Elsewhere in the World:
Major oil spill in North Dakota: A pipeline has burst – about 150 miles from where thousands of protestors have been camping out for months over the Dakota Access Pipeline’s threat to the Sioux Indians’ water supply and sacred lands. On December 12 the pipeline spilled approximately 176,000 gallons (4,200 barrels of crude oil) into the currently frozen Ash Coulee Creek near Belfield. The Wyoming-based True Companies, which owns the pipeline, has reported 36 other spills in the past ten years, totaling more than 320,000 gallons of oil. On December 5 the Army stopped construction of the pipeline and President Obama announced last week that it would not grant permission for further construction; but the developer is confident this situation will be reversed once Donald Trump is sworn in as President. Meanwhile, Standing Rock Sioux chairman Dave Archambault II says he wants to meet with Trump and some protestors are still out there, despite the bitter winter weather.
Chinese satellite to monitor greenhouse gases: The Chinese Government says it will launch its first satellite to monitor distributions of greenhouse gases around the planet next year. The People’s Daily reports: “The satellite’s launch will not only prove China’s progress in greenhouse gas monitoring, it will also lift China’s international discourse.”
World’s oldest bird lays an egg: Wisdom is a Laysan Albatross, and at age 66 she is the oldest known wild bird in the world. And she has just laid another egg – her 41st – at the Midway Atoll National Wildlife Refuge in the Pacific – where she was spotted incubating an egg on December 3. Scientists are amazed (albatrosses do live long, on average for about forty years). Learn more about this wonderful bird here.

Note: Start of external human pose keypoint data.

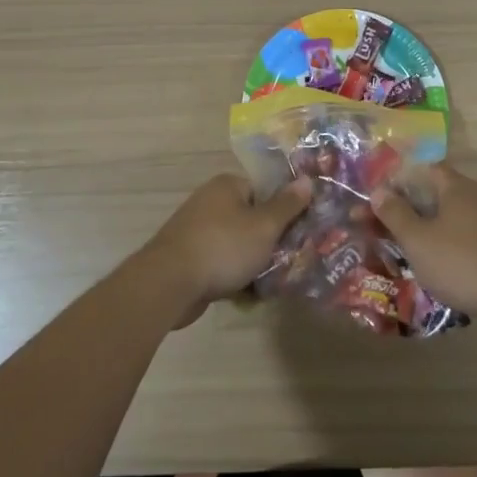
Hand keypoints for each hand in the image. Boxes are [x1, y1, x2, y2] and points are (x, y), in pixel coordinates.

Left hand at [146, 174, 311, 324]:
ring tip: (274, 282)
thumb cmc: (223, 247)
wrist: (169, 284)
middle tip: (292, 259)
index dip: (283, 209)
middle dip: (270, 241)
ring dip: (254, 263)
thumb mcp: (264, 226)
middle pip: (251, 219)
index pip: (264, 190)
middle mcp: (210, 202)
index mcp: (227, 186)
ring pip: (238, 245)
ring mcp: (197, 231)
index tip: (300, 229)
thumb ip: (287, 205)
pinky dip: (234, 277)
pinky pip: (221, 264)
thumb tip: (306, 180)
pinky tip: (249, 296)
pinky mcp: (189, 259)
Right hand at [371, 164, 476, 318]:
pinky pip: (459, 238)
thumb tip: (378, 191)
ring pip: (445, 219)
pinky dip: (440, 245)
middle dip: (403, 209)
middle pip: (432, 195)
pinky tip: (430, 265)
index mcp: (455, 187)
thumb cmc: (460, 262)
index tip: (375, 199)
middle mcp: (474, 198)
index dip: (396, 180)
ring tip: (397, 249)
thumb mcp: (417, 239)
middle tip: (375, 227)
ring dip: (421, 229)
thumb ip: (395, 213)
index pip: (422, 169)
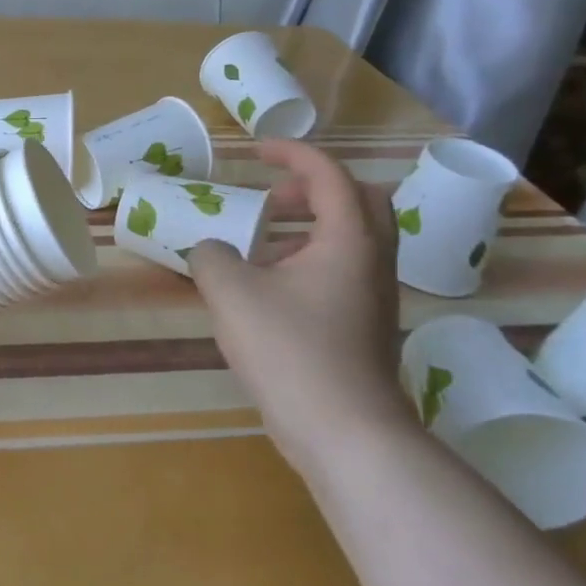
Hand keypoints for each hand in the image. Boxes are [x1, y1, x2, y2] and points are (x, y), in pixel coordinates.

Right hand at [187, 139, 412, 477]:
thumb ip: (211, 256)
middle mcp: (371, 261)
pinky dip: (309, 260)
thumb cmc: (290, 350)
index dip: (292, 154)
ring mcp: (374, 296)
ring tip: (261, 243)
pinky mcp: (366, 326)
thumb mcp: (231, 292)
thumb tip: (213, 250)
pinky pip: (343, 271)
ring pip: (352, 238)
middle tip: (270, 199)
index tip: (255, 152)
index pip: (330, 174)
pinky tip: (269, 288)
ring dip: (309, 226)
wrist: (345, 433)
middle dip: (312, 189)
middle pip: (359, 200)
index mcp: (349, 240)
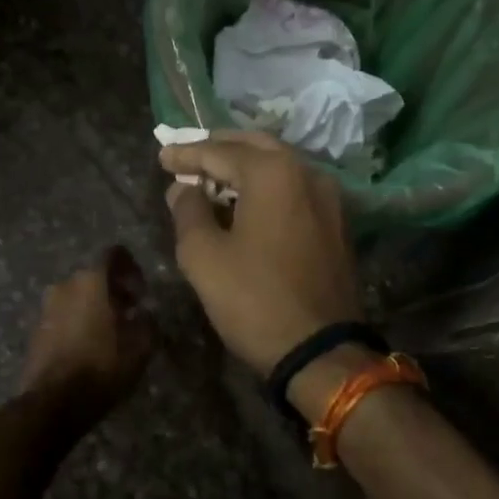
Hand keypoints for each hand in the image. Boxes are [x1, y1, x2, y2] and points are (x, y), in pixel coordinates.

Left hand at [18, 248, 157, 426]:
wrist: (53, 402)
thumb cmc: (103, 367)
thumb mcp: (140, 346)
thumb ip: (147, 321)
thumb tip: (144, 313)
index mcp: (92, 281)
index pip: (114, 254)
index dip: (131, 267)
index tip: (141, 291)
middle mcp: (65, 285)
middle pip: (94, 276)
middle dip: (113, 290)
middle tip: (130, 313)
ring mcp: (47, 307)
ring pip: (77, 296)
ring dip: (94, 306)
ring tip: (110, 332)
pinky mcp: (36, 329)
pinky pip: (63, 315)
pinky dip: (78, 321)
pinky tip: (89, 346)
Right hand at [159, 131, 362, 377]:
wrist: (322, 351)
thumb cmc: (255, 300)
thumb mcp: (204, 257)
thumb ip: (188, 212)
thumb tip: (184, 188)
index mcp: (274, 172)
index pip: (220, 151)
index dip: (186, 153)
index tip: (162, 157)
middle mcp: (307, 172)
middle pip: (256, 147)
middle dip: (219, 149)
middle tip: (188, 157)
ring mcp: (329, 197)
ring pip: (280, 166)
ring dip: (245, 167)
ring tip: (213, 179)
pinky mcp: (337, 222)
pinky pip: (295, 188)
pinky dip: (267, 186)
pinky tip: (247, 202)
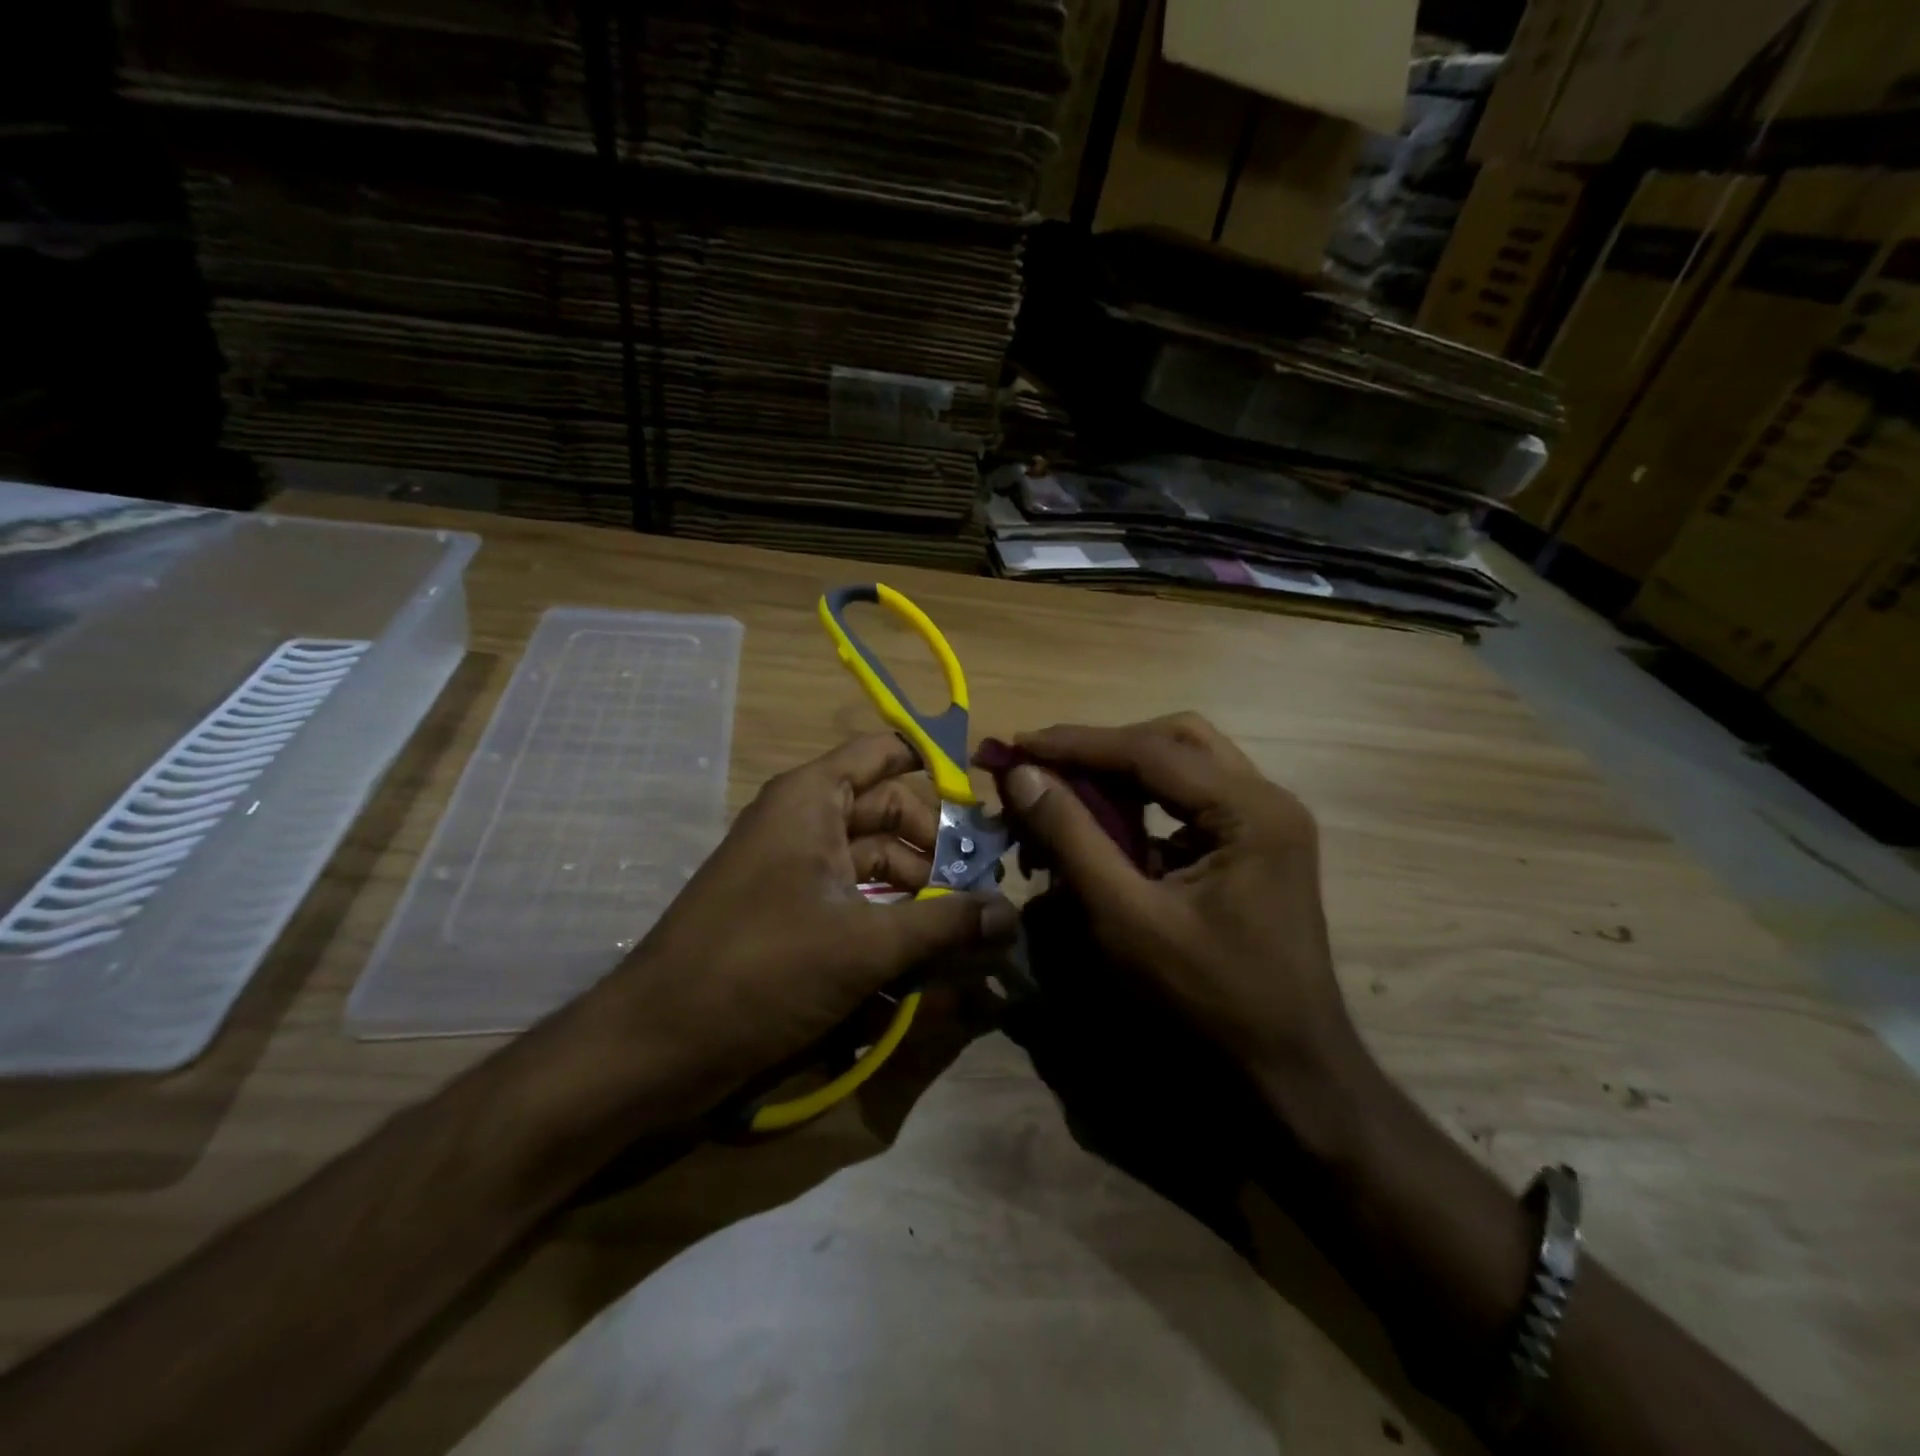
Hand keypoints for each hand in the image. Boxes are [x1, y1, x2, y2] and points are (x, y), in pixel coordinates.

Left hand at [603, 733, 1017, 1111]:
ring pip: (879, 865)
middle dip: (942, 852)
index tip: (986, 808)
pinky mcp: (796, 916)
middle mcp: (807, 822)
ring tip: (974, 935)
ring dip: (925, 896)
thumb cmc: (760, 969)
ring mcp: (799, 870)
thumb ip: (944, 925)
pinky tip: (933, 959)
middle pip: (893, 814)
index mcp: (813, 798)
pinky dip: (895, 923)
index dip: (936, 767)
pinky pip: (859, 902)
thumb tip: (1012, 917)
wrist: (657, 1045)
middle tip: (990, 892)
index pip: (885, 752)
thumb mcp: (864, 944)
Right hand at [988, 714, 1357, 1083]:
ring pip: (1182, 767)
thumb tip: (1022, 775)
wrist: (1287, 1071)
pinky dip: (1142, 806)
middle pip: (1174, 741)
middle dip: (1103, 750)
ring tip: (1063, 797)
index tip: (1016, 745)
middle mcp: (1265, 800)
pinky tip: (1104, 831)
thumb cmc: (1208, 998)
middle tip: (1045, 767)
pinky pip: (1189, 804)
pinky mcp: (1252, 848)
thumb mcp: (1127, 916)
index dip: (1075, 744)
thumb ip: (1072, 837)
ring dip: (1120, 776)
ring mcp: (1264, 823)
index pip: (1150, 750)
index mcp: (1250, 809)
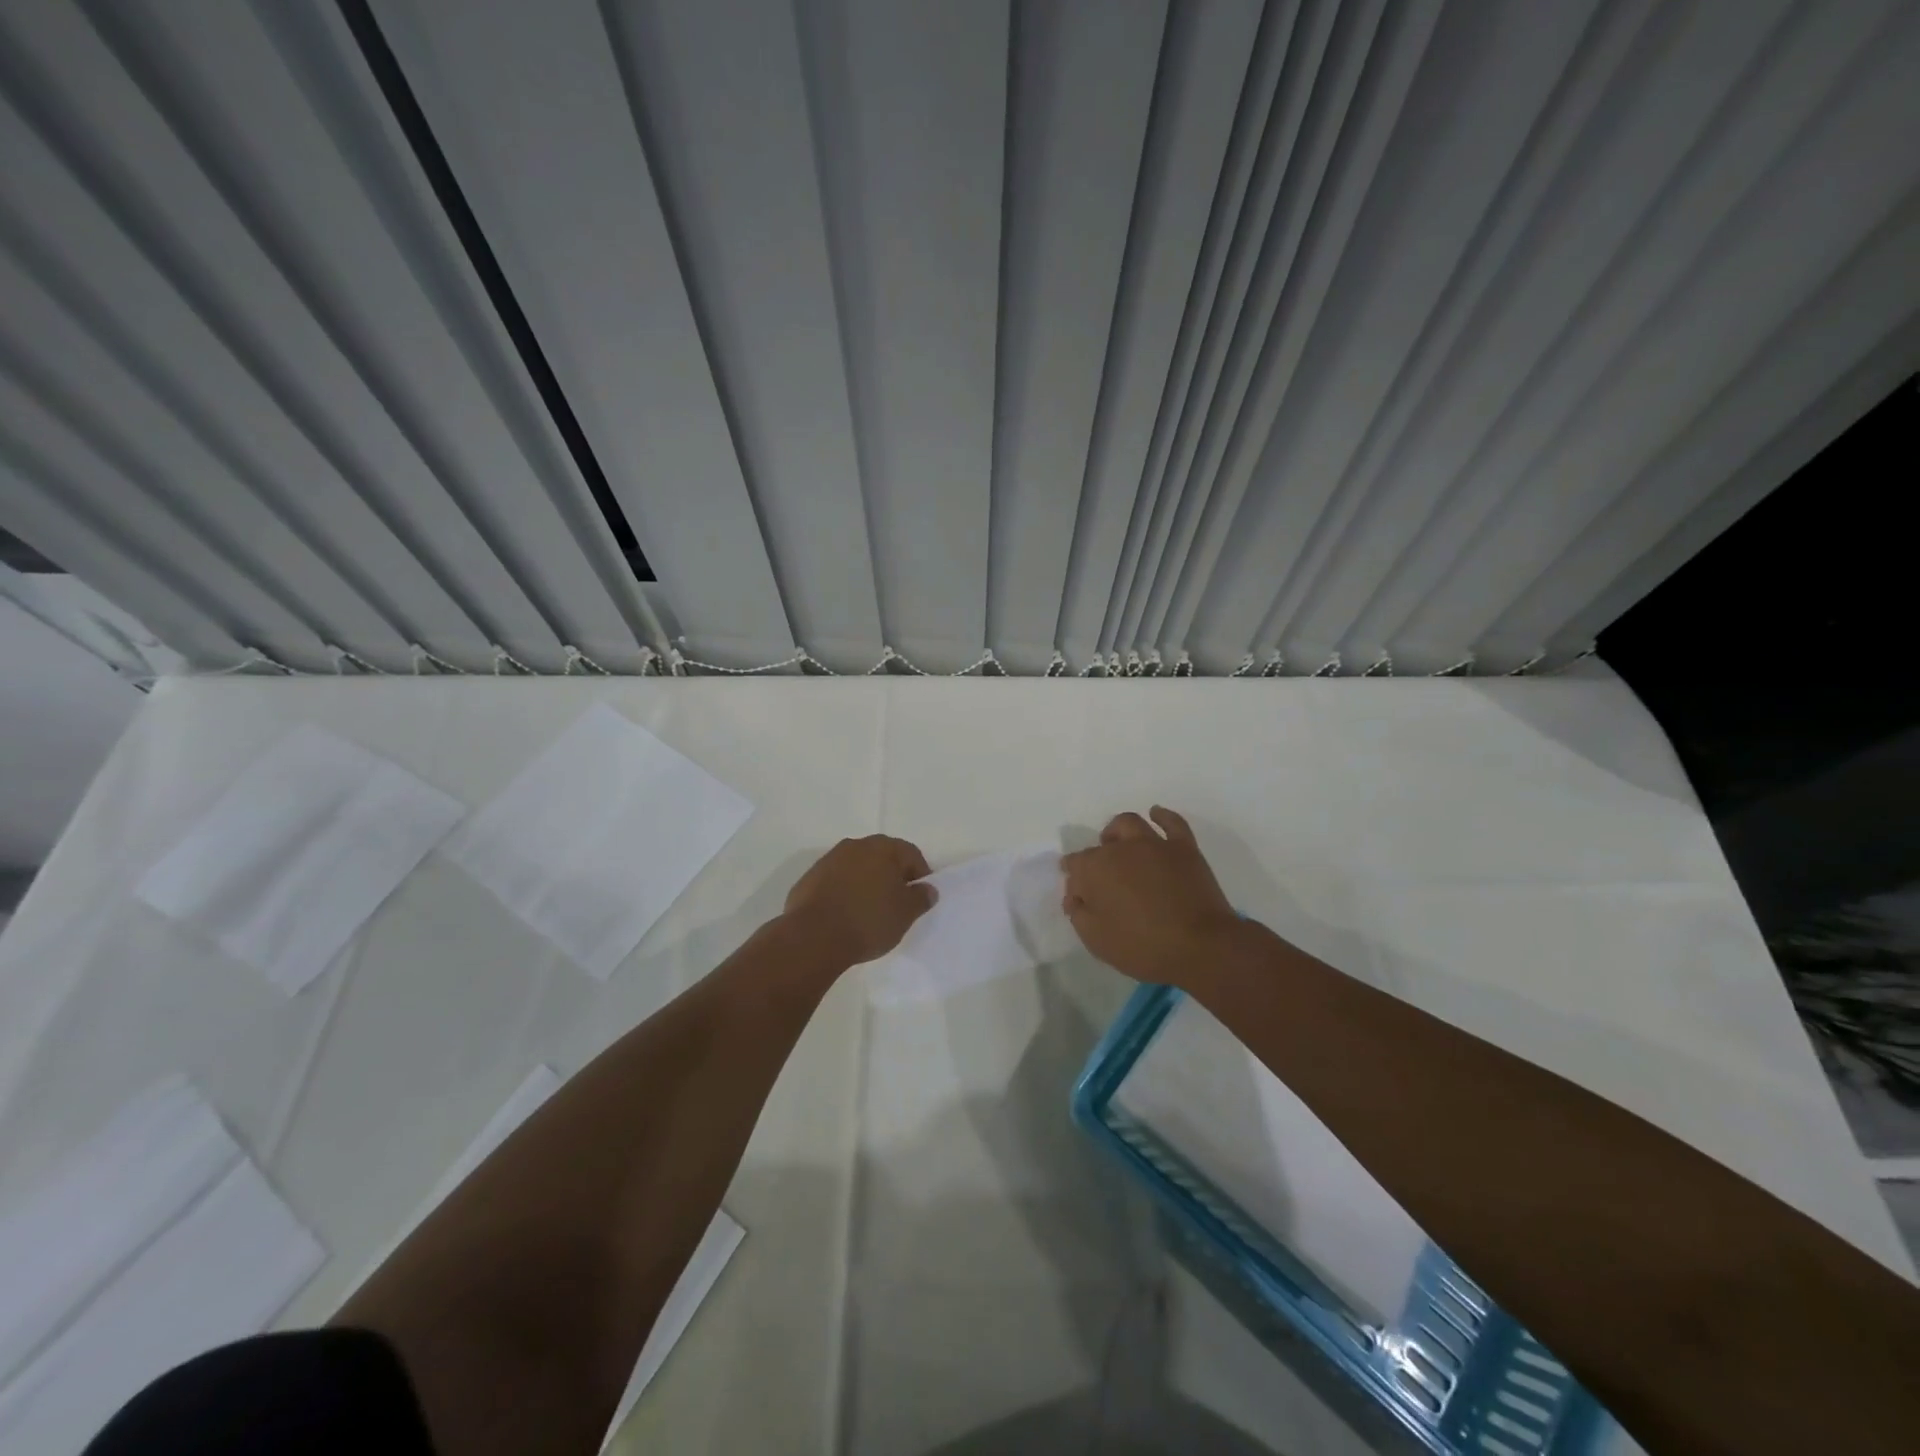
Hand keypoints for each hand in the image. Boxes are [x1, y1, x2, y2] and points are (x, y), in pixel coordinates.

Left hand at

Giraffe population dwindling: This beautiful and beloved African animal, like many other large species on the continent, is dwindling in numbers and has recently been listed as “vulnerable” on the International Union for the Conservation of Nature (IUCN) Red List. The causes are (inevitably) poaching, habitat loss, and wars.
Desertification could make parts of Sudan uninhabitable: Climate change is biting in Sudan. Much of the northern part of the country is becoming increasingly difficult for agriculture and habitation, with the country experiencing both droughts and floods. This is affecting around two million people and will certainly create much internal displacement – in other words, climate change refugees. The Sudanese Government has released a National Adaptation Plan, aimed at protecting rural populations – 70 per cent of whom are reliant on traditional rain-fed agriculture for both food and livelihood, while 80 per cent of the population rely on rainfall for their water supply.